Sun, 5 Oct 2014, 1:25am

My students,

I have gotten more than a few emails regarding the exam, so I thought I would
clear up some questions.  The email may appear long, but I think it is a quick
read, and I recommend you take the time to do so.

The exam will be conducted in two rooms, our classroom GSB 2.126 (for those
whose last names start with A to K) and PHR 2.110 (for those whose names start
with L to Z).  You will need your student ID card when you hand in your exam,
so please do not forget to bring it.

You do not have to buy any exam books.  You will be handed the exam, and you
will write all your answers on the exam itself, which you will turn in by the
end of the exam period.

The exam is closed book.  ...which often results in memorization, and
I absolutely do not want you to memorize.  My simple solution
is to invite you to bring into the exam three sheets of paper on which you
can write anything you would otherwise feel necessary to memorize.  The
sheets of paper can be as large as you want and the writing can be as tiny
as you want BUT a MAXIMUM of three sheets of paper.  One student asked me
why that is any different from simply bringing in his notebook.  It is, and
I will be happy to explain the difference and my rationale at some later date.

In fact, the only things allowed in the exam are the three sheets of paper,
the exam that you will receive and any pens/pencils you need for writing.
No cell phones, backpacks, calculators, etc.  If you do bring them to the
exam, please put your backpack at the front of the room, and put cell phones,
etc. either in your pocket (never to be taken out during the exam) or in your
backpack.  I do not like insisting on these *rules* but I insist on having
a level playing field for all of you, and providing opportunities for some
to destroy that level playing field is something I try very hard to avoid.
Violating these rules is considered cheating.
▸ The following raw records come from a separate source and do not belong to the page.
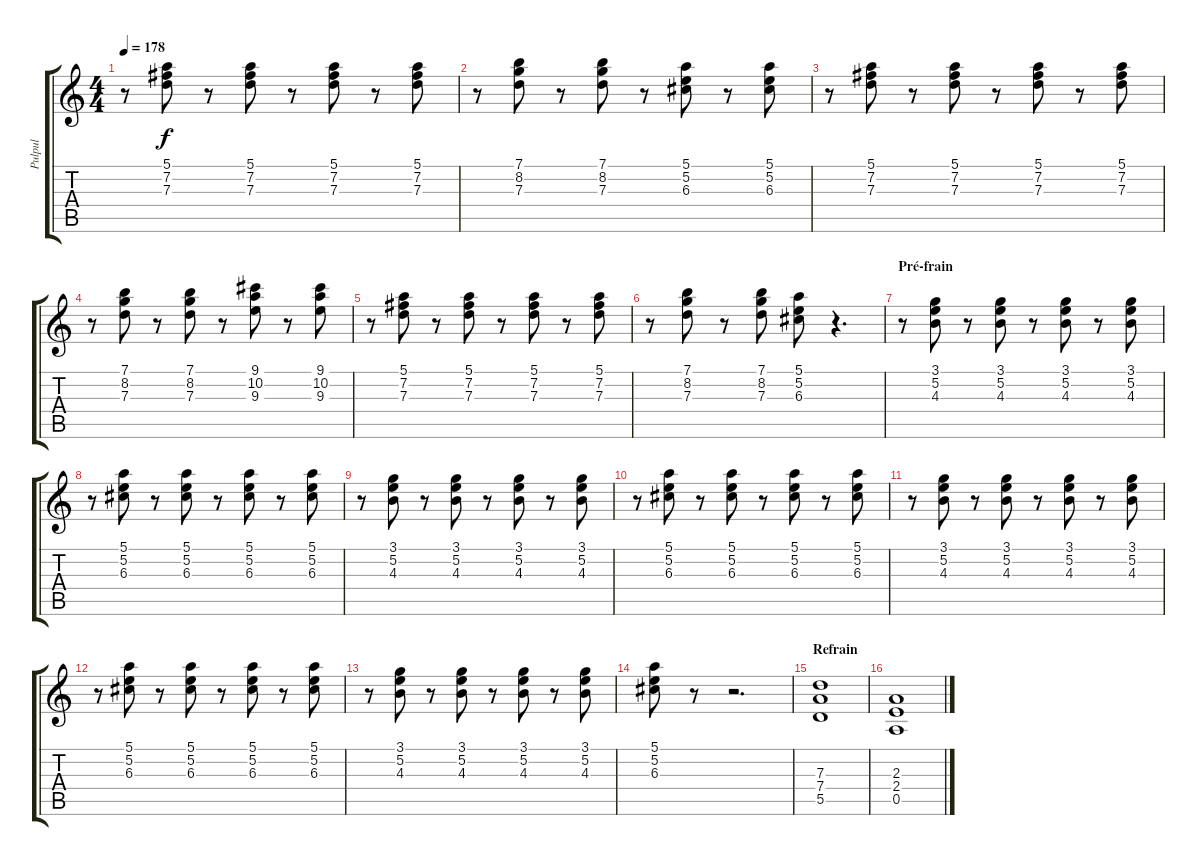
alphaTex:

\track ("Pulpul" "Pulpul") {instrument overdrivenguitar}
\staff {score tabs}
\tuning (E4 B3 G3 D3 A2 E2) {hide}
\ts (4 4)
\tempo 178
\clef g2
\ks c
r.8{dy f} (5.1 7.2 7.3).8 r.8 (5.1 7.2 7.3).8 r.8 (5.1 7.2 7.3).8 r.8 (5.1 7.2 7.3).8 |
r.8 (7.1 8.2 7.3).8 r.8 (7.1 8.2 7.3).8 r.8 (5.1 5.2 6.3).8 r.8 (5.1 5.2 6.3).8 |
r.8 (5.1 7.2 7.3).8 r.8 (5.1 7.2 7.3).8 r.8 (5.1 7.2 7.3).8 r.8 (5.1 7.2 7.3).8 |
r.8 (7.1 8.2 7.3).8 r.8 (7.1 8.2 7.3).8 r.8 (9.1 10.2 9.3).8 r.8 (9.1 10.2 9.3).8 |
r.8 (5.1 7.2 7.3).8 r.8 (5.1 7.2 7.3).8 r.8 (5.1 7.2 7.3).8 r.8 (5.1 7.2 7.3).8 |
r.8 (7.1 8.2 7.3).8 r.8 (7.1 8.2 7.3).8 (5.1 5.2 6.3).8 r.4{d} |
\section ("" "Pré-frain")
r.8 (3.1 5.2 4.3).8 r.8 (3.1 5.2 4.3).8 r.8 (3.1 5.2 4.3).8 r.8 (3.1 5.2 4.3).8 |
r.8 (5.1 5.2 6.3).8 r.8 (5.1 5.2 6.3).8 r.8 (5.1 5.2 6.3).8 r.8 (5.1 5.2 6.3).8 |
r.8 (3.1 5.2 4.3).8 r.8 (3.1 5.2 4.3).8 r.8 (3.1 5.2 4.3).8 r.8 (3.1 5.2 4.3).8 |
r.8 (5.1 5.2 6.3).8 r.8 (5.1 5.2 6.3).8 r.8 (5.1 5.2 6.3).8 r.8 (5.1 5.2 6.3).8 |
r.8 (3.1 5.2 4.3).8 r.8 (3.1 5.2 4.3).8 r.8 (3.1 5.2 4.3).8 r.8 (3.1 5.2 4.3).8 |
r.8 (5.1 5.2 6.3).8 r.8 (5.1 5.2 6.3).8 r.8 (5.1 5.2 6.3).8 r.8 (5.1 5.2 6.3).8 |
r.8 (3.1 5.2 4.3).8 r.8 (3.1 5.2 4.3).8 r.8 (3.1 5.2 4.3).8 r.8 (3.1 5.2 4.3).8 |
(5.1 5.2 6.3).8 r.8 r.2{d} |
\section ("" "Refrain")
(7.3 7.4 5.5).1 |
(2.3 2.4 0.5).1
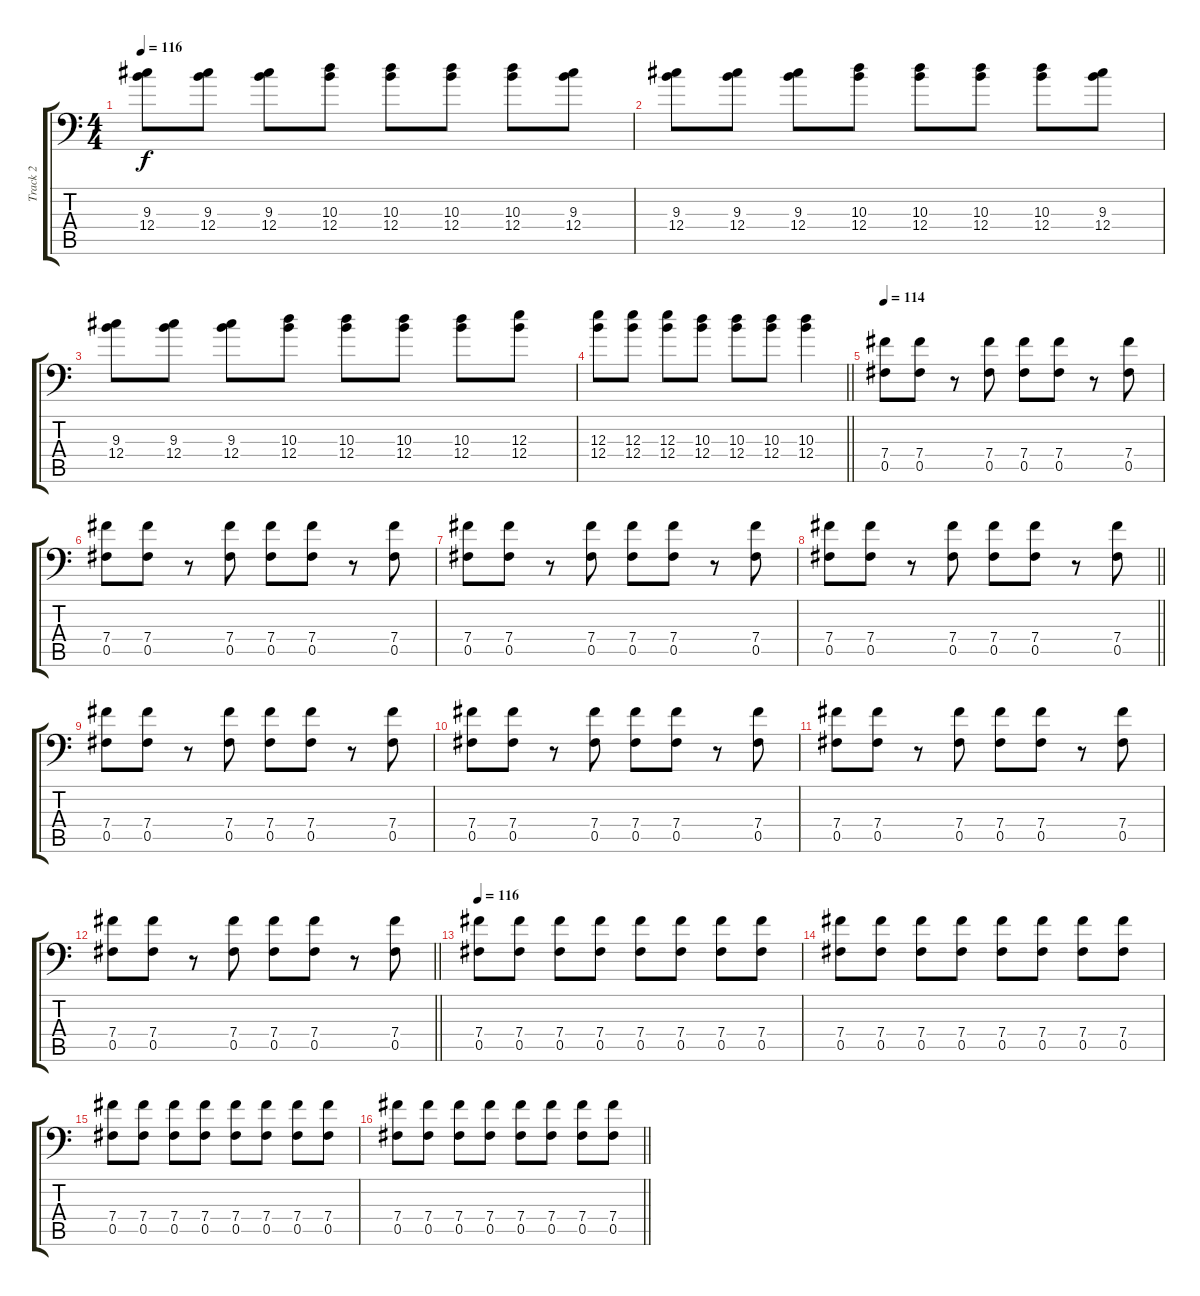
\track ("Track 2" "Track 2") {instrument distortionguitar}
\staff {score tabs}
\tuning (Db4 Ab3 E3 B2 Gb2 Gb1) {hide}
\ts (4 4)
\section ("" "")
\tempo 116
\clef f4
\ks c
(9.3 12.4).8{dy f volume 13} (9.3 12.4).8 (9.3 12.4).8 (10.3 12.4).8 (10.3 12.4).8 (10.3 12.4).8 (10.3 12.4).8 (9.3 12.4).8 |
(9.3 12.4).8 (9.3 12.4).8 (9.3 12.4).8 (10.3 12.4).8 (10.3 12.4).8 (10.3 12.4).8 (10.3 12.4).8 (9.3 12.4).8 |
(9.3 12.4).8 (9.3 12.4).8 (9.3 12.4).8 (10.3 12.4).8 (10.3 12.4).8 (10.3 12.4).8 (10.3 12.4).8 (12.3 12.4).8 |
\barLineRight lightlight
(12.3 12.4).8 (12.3 12.4).8 (12.3 12.4).8 (10.3 12.4).8 (10.3 12.4).8 (10.3 12.4).8 (10.3 12.4).4 |
\section ("" "")
\tempo 114
(7.4 0.5).8{volume 11} (7.4 0.5).8 r.8 (7.4 0.5).8 (7.4 0.5).8 (7.4 0.5).8 r.8 (7.4 0.5).8 |
(7.4 0.5).8 (7.4 0.5).8 r.8 (7.4 0.5).8 (7.4 0.5).8 (7.4 0.5).8 r.8 (7.4 0.5).8 |
(7.4 0.5).8 (7.4 0.5).8 r.8 (7.4 0.5).8 (7.4 0.5).8 (7.4 0.5).8 r.8 (7.4 0.5).8 |
\barLineRight lightlight
(7.4 0.5).8 (7.4 0.5).8 r.8 (7.4 0.5).8 (7.4 0.5).8 (7.4 0.5).8 r.8 (7.4 0.5).8 |
\section ("" "")
(7.4 0.5).8 (7.4 0.5).8 r.8 (7.4 0.5).8 (7.4 0.5).8 (7.4 0.5).8 r.8 (7.4 0.5).8 |
(7.4 0.5).8 (7.4 0.5).8 r.8 (7.4 0.5).8 (7.4 0.5).8 (7.4 0.5).8 r.8 (7.4 0.5).8 |
(7.4 0.5).8 (7.4 0.5).8 r.8 (7.4 0.5).8 (7.4 0.5).8 (7.4 0.5).8 r.8 (7.4 0.5).8 |
\barLineRight lightlight
(7.4 0.5).8 (7.4 0.5).8 r.8 (7.4 0.5).8 (7.4 0.5).8 (7.4 0.5).8 r.8 (7.4 0.5).8 |
\section ("" "")
\tempo 116
(7.4 0.5).8 (7.4 0.5).8 (7.4 0.5).8 (7.4 0.5).8 (7.4 0.5).8 (7.4 0.5).8 (7.4 0.5).8 (7.4 0.5).8 |
(7.4 0.5).8 (7.4 0.5).8 (7.4 0.5).8 (7.4 0.5).8 (7.4 0.5).8 (7.4 0.5).8 (7.4 0.5).8 (7.4 0.5).8 |
(7.4 0.5).8 (7.4 0.5).8 (7.4 0.5).8 (7.4 0.5).8 (7.4 0.5).8 (7.4 0.5).8 (7.4 0.5).8 (7.4 0.5).8 |
\barLineRight lightlight
(7.4 0.5).8 (7.4 0.5).8 (7.4 0.5).8 (7.4 0.5).8 (7.4 0.5).8 (7.4 0.5).8 (7.4 0.5).8 (7.4 0.5).8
Now, some comments on some of the material of the course.

The single thread parallelism slides that I promised you.  They are now on
the course website.

The I/O material.  I have posted a handout I wrote for 460N the last time
I taught the course.  You will notice a few new things.  For example, I pointed
out the difference between a pending bus and a split-transaction bus.  A pending
bus is one in which the bus master ties up the bus throughout the transaction,
regardless how long it takes.  A split-transaction bus is one in which the
bus master recognizes that it will take time before the slave can supply all
the data, so once the master knows that the slave can start working on getting
that data, the master releases the bus so others can use it.  When the slave
is ready to supply the data and finish the transaction, it (the slave) becomes
the master and initiates the completion of the bus transaction.

Another item on the I/O handout.  You will notice that a controller that
does not want the bus forwards the BG signal until it gets SACK.  Unfortunately
that does not always work.  In class I showed the correct input signal to the
controller that caused it to stop forwarding the BG signal.  It was NOT(BGin)
and that input always works!  Why does SACK not always work?

Also, with I/O, I sent you all an email on September 24 containing
figures that I drew from my ascii terminal.  A few of you had trouble
reconstructing the figures from what appeared on your screen.  We have posted
that email in the Email archive after cutting and pasting the figures so they
now show up very readable.

Finally, the Intro lecture that was posted on August 28.  Some of you had
trouble getting it from the website.  That, too, has been fixed.

I think that should do it.  Good luck studying for the midterm.